US 12,001,949 B2
Computer-implemented method, computer program product and system for data analysis
Johan Trygg, Umea (SE); and Rickard Sjoegren, Umea (SE)
Assigned to SARTORIUS STEDIM DATA ANALYTICS AB, Umeå (SE)
Filed by Sartorius Stedim Data Analytics AB, Umea (SE)
Filed on Sep. 5, 2018, as Appl. No. 16/122,008.
Prior Publication US 2020/0074269 A1, Mar. 5, 2020
This patent is subject to a terminal disclaimer.
Int. Cl. G06N 3/088 (2023.01); G06F 17/18 (2006.01); G06F 18/214 (2023.01); G06F 18/22 (2023.01); G06N 3/04 (2023.01); G06N 3/08 (2023.01); G06N 3/10 (2006.01); G06N 7/00 (2023.01); G06N 20/00 (2019.01); G06V 10/74 (2022.01); G06V 10/764 (2022.01)

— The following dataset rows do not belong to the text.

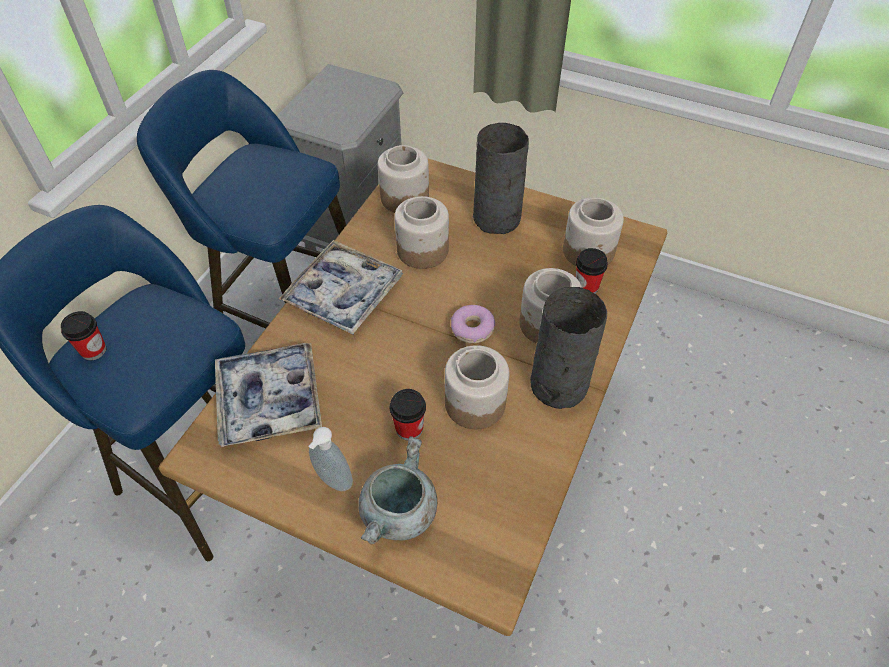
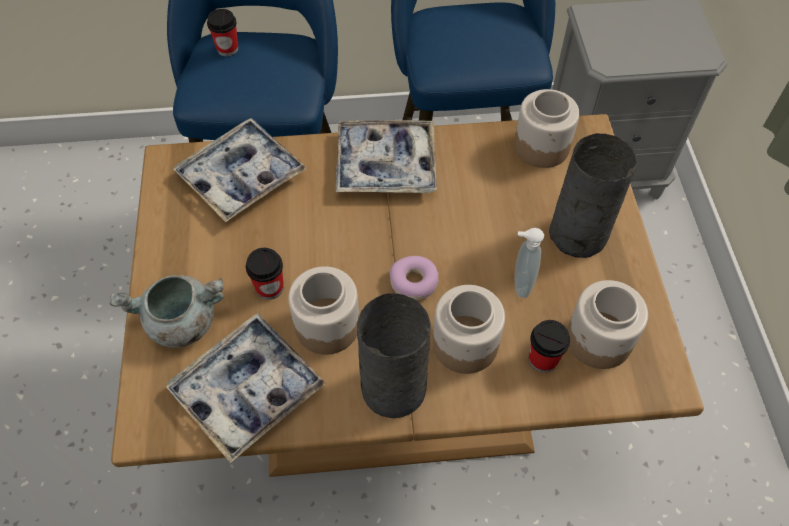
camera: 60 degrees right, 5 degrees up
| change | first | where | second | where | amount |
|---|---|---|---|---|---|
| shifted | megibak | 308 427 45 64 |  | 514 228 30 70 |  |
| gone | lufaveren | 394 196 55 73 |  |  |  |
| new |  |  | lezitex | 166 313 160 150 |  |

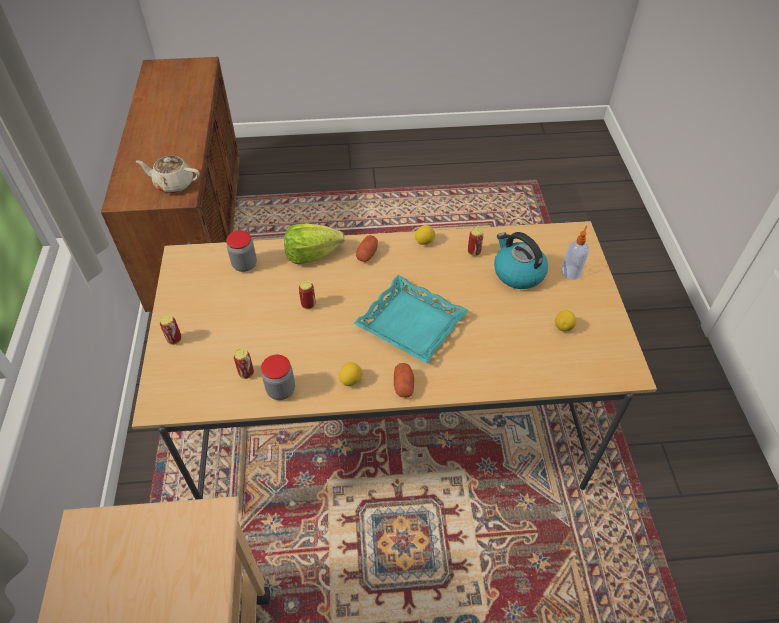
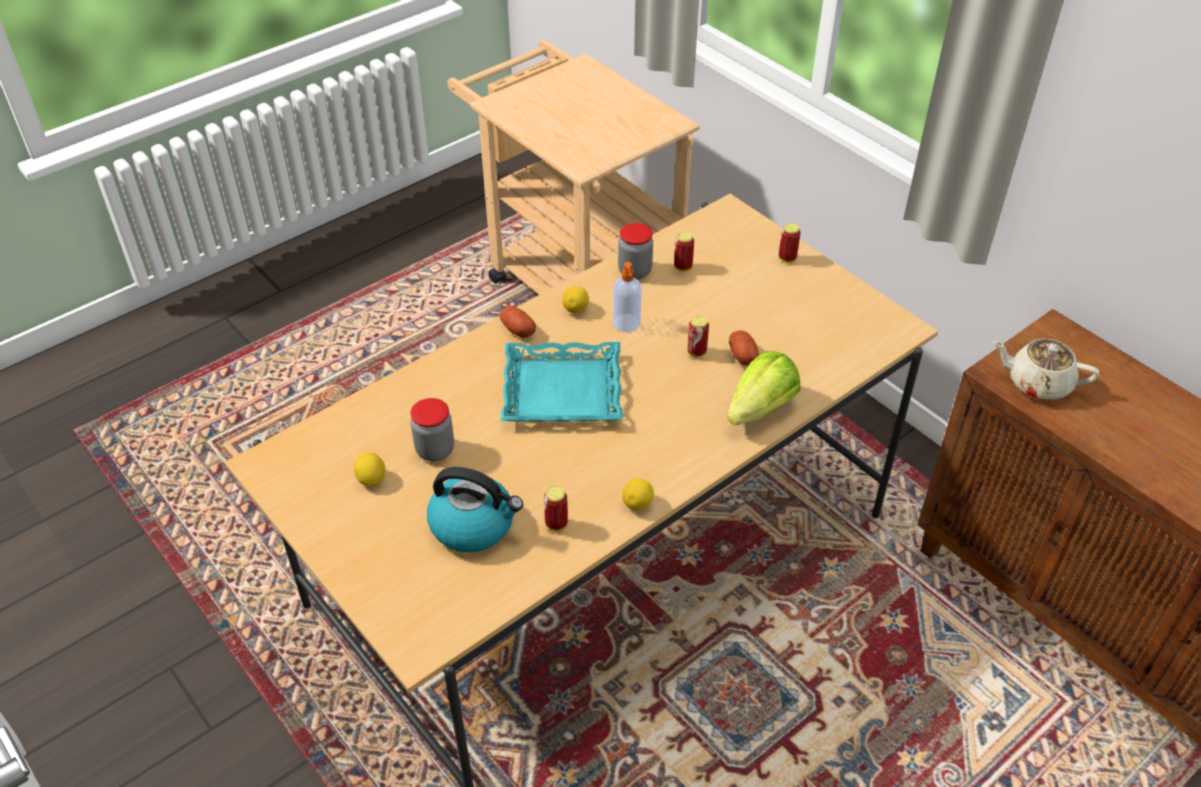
camera: 145 degrees right, 5 degrees down
| change | first | where | second | where | amount |
|---|---|---|---|---|---|
| rotated | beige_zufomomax | 136 156 64 37 |  | 993 338 106 62 | 135 degrees counterclockwise |
| shifted | lufaveren | 226 231 31 41 |  | 410 398 44 63 |  |
| shifted | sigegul | 356 235 22 27 |  | 729 330 30 36 |  |
| shifted | megibak | 561 225 28 55 |  | 613 262 28 70 |  |

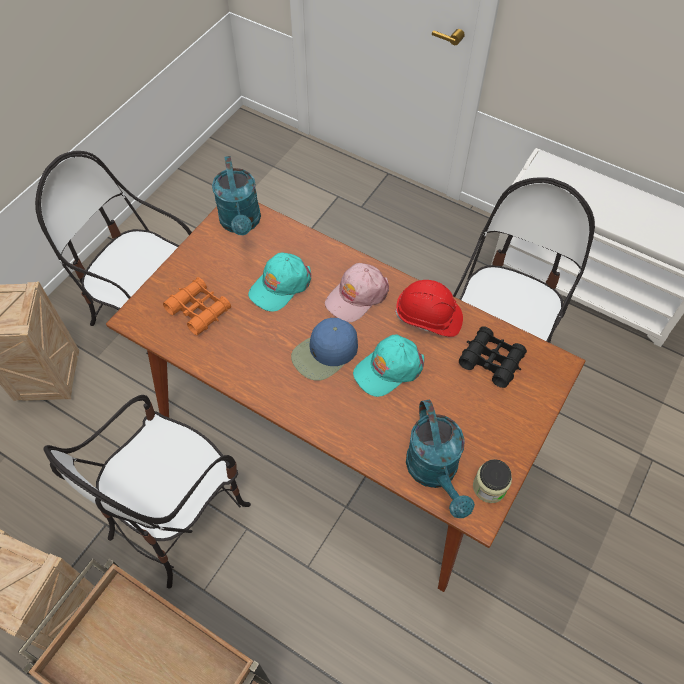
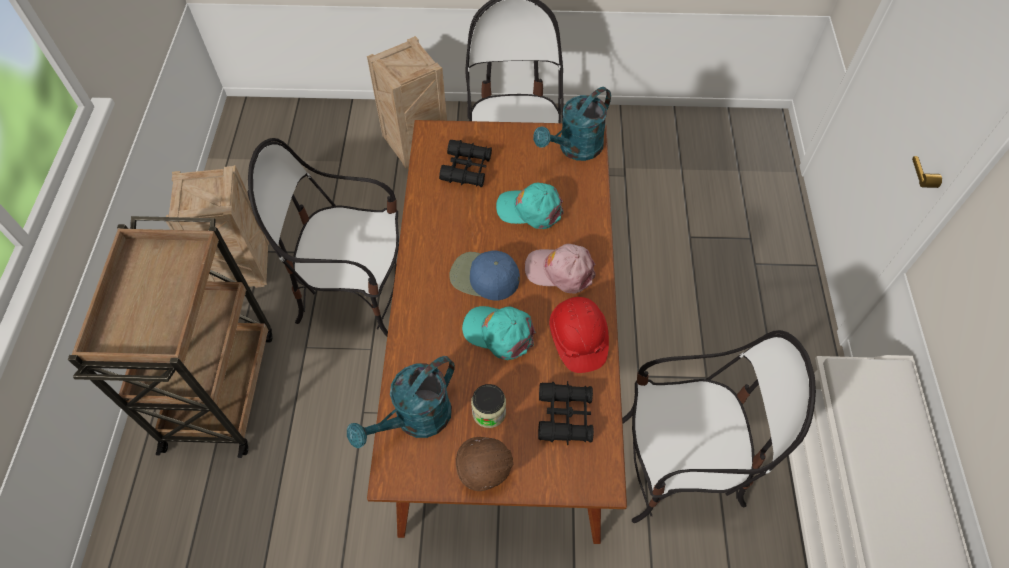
camera: 60 degrees right, 0 degrees up
| change | first | where | second | where | amount |
|---|---|---|---|---|---|
| repainted | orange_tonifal | 163 277 68 58 | black_tonifal | 439 140 53 47 |  |
| shifted | lufaveren | 473 459 39 44 |  | 471 384 35 44 |  |
| new |  |  | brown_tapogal | 456 437 58 55 |  |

CPC G06N 3/08 (2013.01) [G06F 17/18 (2013.01); G06F 18/214 (2023.01); G06F 18/22 (2023.01); G06N 3/04 (2013.01); G06N 3/088 (2013.01); G06N 3/10 (2013.01); G06N 7/00 (2013.01); G06N 20/00 (2019.01); G06V 10/761 (2022.01); G06V 10/764 (2022.01)] 14 Claims
OG exemplary drawing
 
1. A computer-implemented method for evaluating reliability of prediction given by a deep neural network for an observation input to the deep neural network, the deep neural network comprising a plurality of hidden layers and being trained based on a training dataset including training observations that are input to the deep neural network, the method comprising:
obtaining the deep neural network and at least a part of the training dataset used for training the deep neural network;
obtaining first sets of intermediate output values that are output from at least one of the plurality of hidden layers of the deep neural network, each of the first sets of intermediate output values obtained by inputting a different one of the observations included in said part of the training dataset;
constructing, via at least one processor, a latent variable model using the first sets of intermediate output values that are output from at least one of the plurality of hidden layers of the deep neural network, the latent variable model providing a mapping of the first sets of intermediate output values that are output from at least one of the plurality of hidden layers of the deep neural network to first sets of projected values in a sub-space that has a dimension lower than a dimension of the first sets of the intermediate output values that are output from at least one of the plurality of hidden layers of the neural network;
receiving a new observation to be input to the deep neural network;
obtaining a prediction given by the deep neural network for the new observation;
obtaining a second set of intermediate output values that are output from at least one of said plurality of hidden layers of the deep neural network by inputting the received new observation to the deep neural network;
mapping, using the latent variable model, the second set of intermediate output values to a second set of projected values;
determining, via the processor, whether the received new observation is an outlier with respect to the training dataset based on the latent variable model and the second set of projected values; and
determining, via the processor, whether the prediction for the new observation given by the deep neural network is a reliable prediction, wherein the prediction for the new observation is determined to be unreliable if the new observation is determined to be an outlier and the prediction for the new observation is determined to be reliable if the new observation is determined not to be an outlier.